ESCAP3 Gallery is delighted to present our forthcoming Virtual Group Exhibition: Know Thyself, Monday 04 July – Friday 30 September 2022.
Participating Artists Include: Andy Kassier (Germany), Madiha Sebbani (United Kingdom/Morocco), Bernard Brand, Adriaan Diedericks, Natasha Norman, Octavia Roodt, Æiden Swan & Colijn Strydom (South Africa).
In a world lingering with grief, uncertainty and constant flux, this exhibition contemplates our need to search for answers that could provide guidance, a sense of comfort and surety. In periods of either personal or shared crisis and confronted by the unknown, we again revisit our collective past to preserve knowledge which continues to be relevant today.
Since the Renaissance, the West has looked to ancient Greece as a founding model to modern civilisation. The internationalisation and unification of an ancient Greek identity could be visibly traced in the archaeological remains of the Temple of Delphi complex, located high in the Parnassus Mountains. The geological positioning of the site was favourable for a humble village to flourish but it was only after the Temple of Apollo was built that the city became the epicentre of the ancient world, well informed by merchants, pilgrims and travellers from the furthest reach of the Mediterranean. The Temple of Apollo’s High Priestess, Pythia, served as the Oracle of Delphi, who would periodically inhale sacred vapours to receive prophetic visions that were then interpreted by the priests of Apollo to be received as often ambiguous if not obscure riddles. It is now known that the temple was constructed on the crossing of two vault lines, which reveals evidence of the release of toxic vapours, among them Ethylene, a powerful hallucinogen.

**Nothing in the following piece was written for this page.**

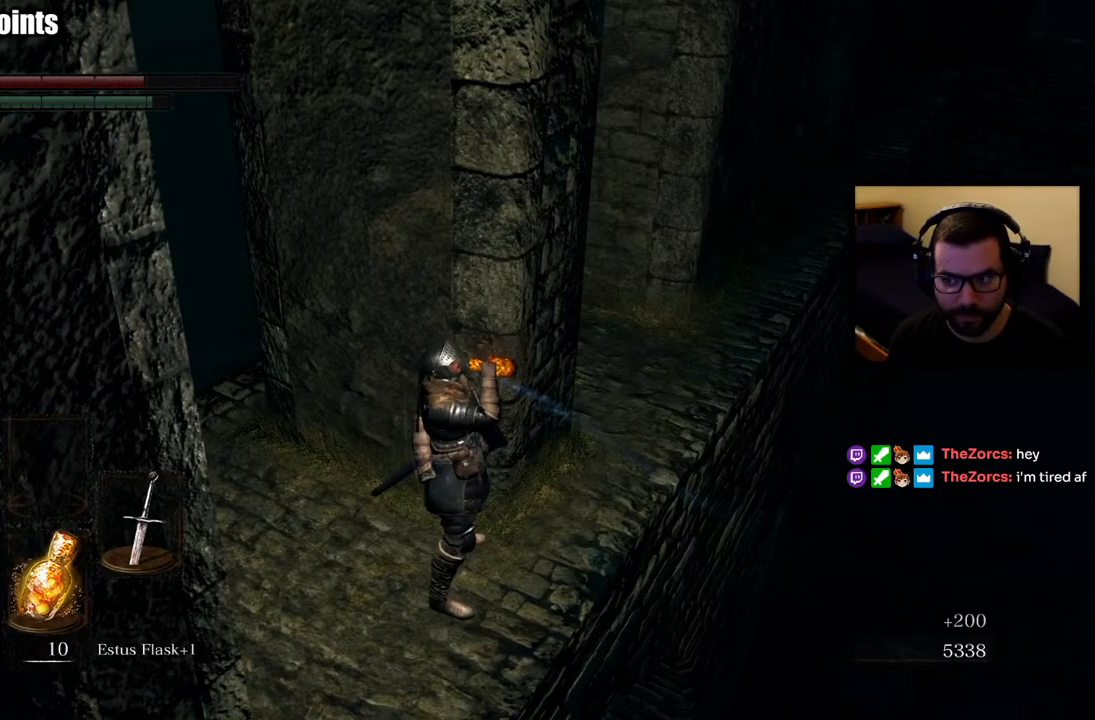
{"buttons": [], "left_stick": "center", "right_stick": "center", "events": []}
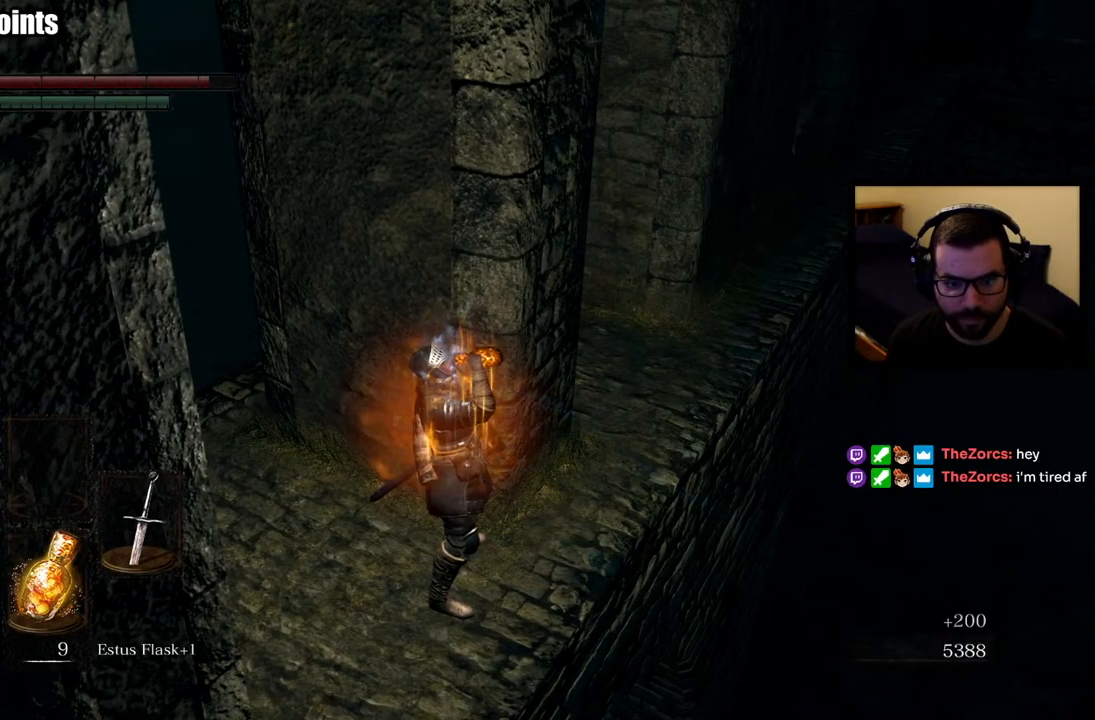
{"buttons": [], "left_stick": "center", "right_stick": "right", "events": [[417, "right_stick", "right"]]}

As the popularity and influence of the oracle increased, so did the tributes, each city state adding to the temple complex with their own sculptural and architectural agenda, vying to dominate the narrative through which thousands traversed, as a strategic propaganda advantage. There were three Delphic maxims (expression of a general truth or principle) inscribed on a column of the forecourt as you entered the Temple of Apollo: 'know thyself', and later the addition of 'nothing to excess' and 'surety brings ruin'.

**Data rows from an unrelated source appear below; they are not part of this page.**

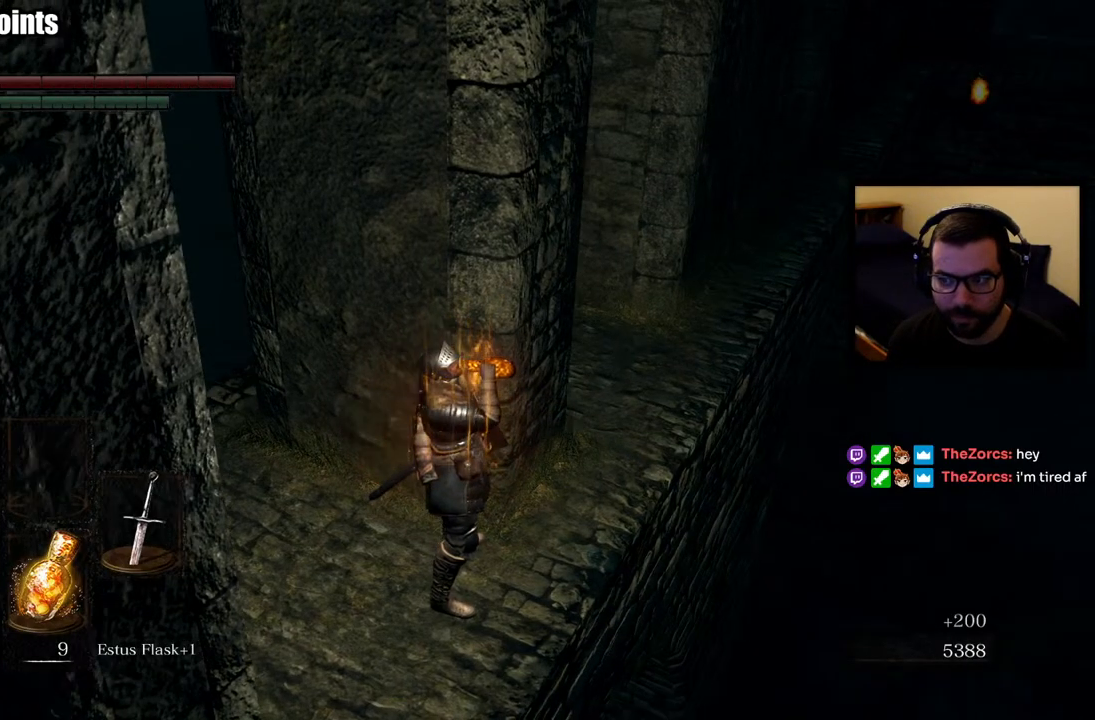
{"buttons": [], "left_stick": "up-right", "right_stick": "center", "events": [[67, "right_stick", "center"], [500, "left_stick", "up-right"]]}
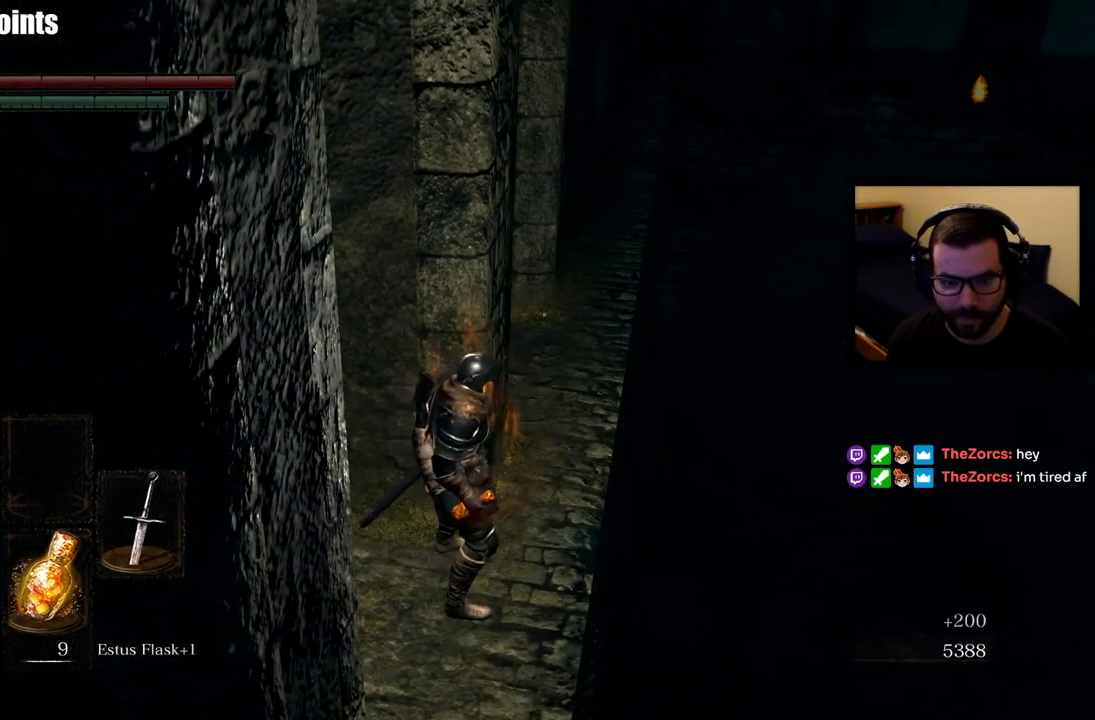
{"buttons": [], "left_stick": "up", "right_stick": "center", "events": [[500, "left_stick", "up"]]}
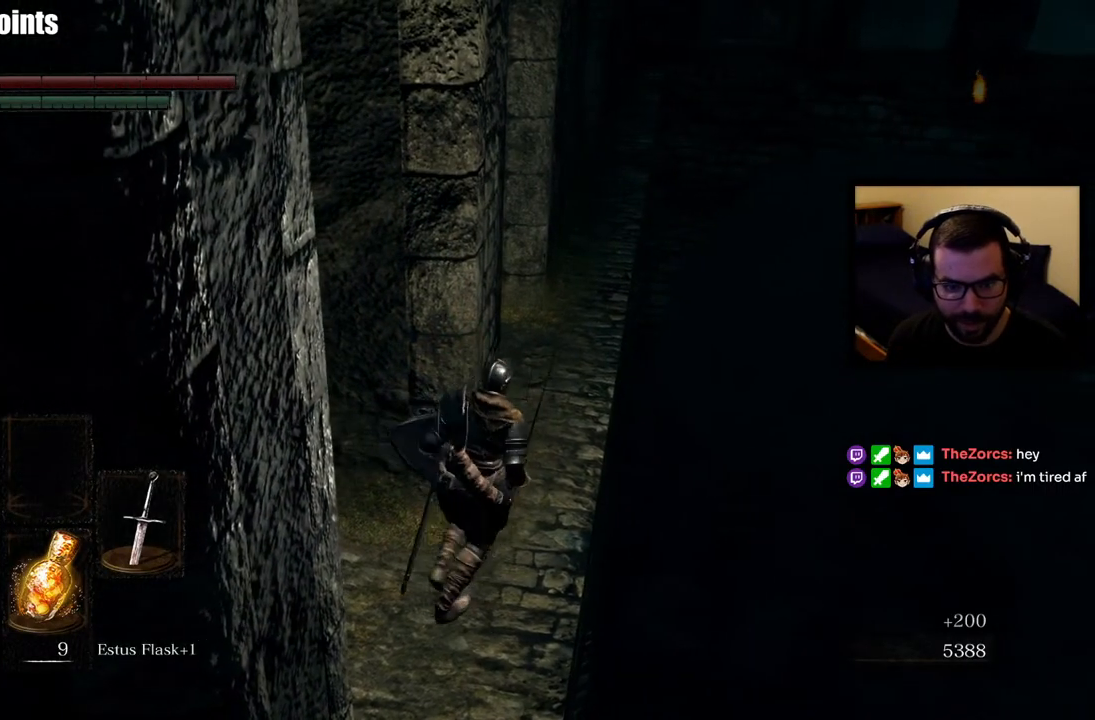
{"buttons": [], "left_stick": "up", "right_stick": "center", "events": []}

These maxims would provide the priests with absolution of responsibility should their answers be interpreted incorrectly by the seeker, but they could also serve as a warning to those that seek, to be weary of receiving that which they think they wish for. The quest for meaning could easily become a double edged sword, and should inform one’s existence whilst being mindful that we do not become trapped in a 'frequency illusion'. Embracing one’s capacity for comprehension of the unknown could be a cathartic experience in its own right.